1The Oxford Transplant Centre, Churchill Hospital, Oxford, United Kingdom; 2Department of Medicine, Imperial College , London, United Kingdom; 3Department of Cellular Pathology, John Radcliffe Hospital, Oxford, United Kingdom

Introduction
Mesenchymal stromal cells (MSCs) are a heterogeneous group of cells that have the ability to differentiate to many mesodermal lineages [1]. They possess the dual properties of tissue repair and immunomodulation [2].

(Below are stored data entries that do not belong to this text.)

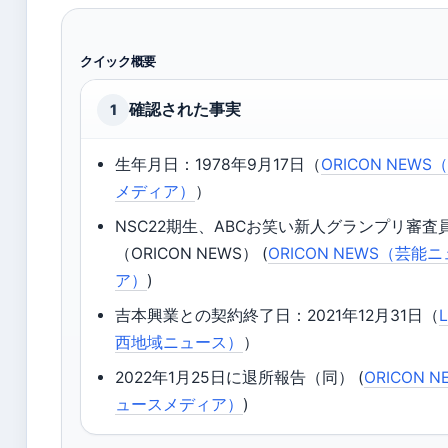
クイック概要
確認された事実
1
生年月日：1978年9月17日（
ORICON NEW
メディア）
）
NSC22期生、ABCお笑い新人グランプリ審査
（ORICON NEWS） (
ORICON NEWS（芸
ア）
)
吉本興業との契約終了日：2021年12月31日（
西地域ニュース）
）
2022年1月25日に退所報告（同） (
ORICON 
ュースメディア）
)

We report the first case of use of MSCs to promote mucosal regeneration in an isolated intestinal transplant recipient who had significant bowel dysfunction following Candida and Noroviral infection.
 
Methods
Fresh MSCs were obtained from a bone marrow donor and one-million cells/kg were infused via a central vein over a period of 15 minutes. Clinical parameters including stoma output and serum citrulline levels were recorded pre- and post- administration of MSCs. Endoscopic imaging of the transplant graft was performed before and after MSC transplantation and histological findings were compared.
 
Results
Prior to administration of MSCs, stoma output was measured at 40mls/kg/24hours. The patient was receiving total parenteral nutrition (TPN) and showed no evidence of absorption of immunosuppressive drugs. Effluent and histology from the stoma showed Candida and Noroviral infection with loss of absorptive surface epithelium. Serum citrulline levels ranged between 5-9micromol/l. Infusion of MSCs was well tolerated with no immediate or late side effects. At 4 days following MSC infusion, the patient's GI output decreased to 25mls/kg/24hours and her serum citrulline increased to 15.4micromol/l. An endoscopy performed 11 days post- administration of the cells demonstrated marked macroscopic improvement with rudimentary villi. The histological findings demonstrated significant regeneration of epithelium, villi and lamina propria. Enteral feeding was recommenced with improvement in nutritional parameters. At 30 days following administration, the patient continued to have reduced GI output and was clinically well with a serum citrulline level of 45micromol/l.
 
Conclusion
We have demonstrated that MSC therapy in the setting of inflammation from Candida and Noroviral infection was effective in triggering a regenerative process. It was well tolerated and early results are promising.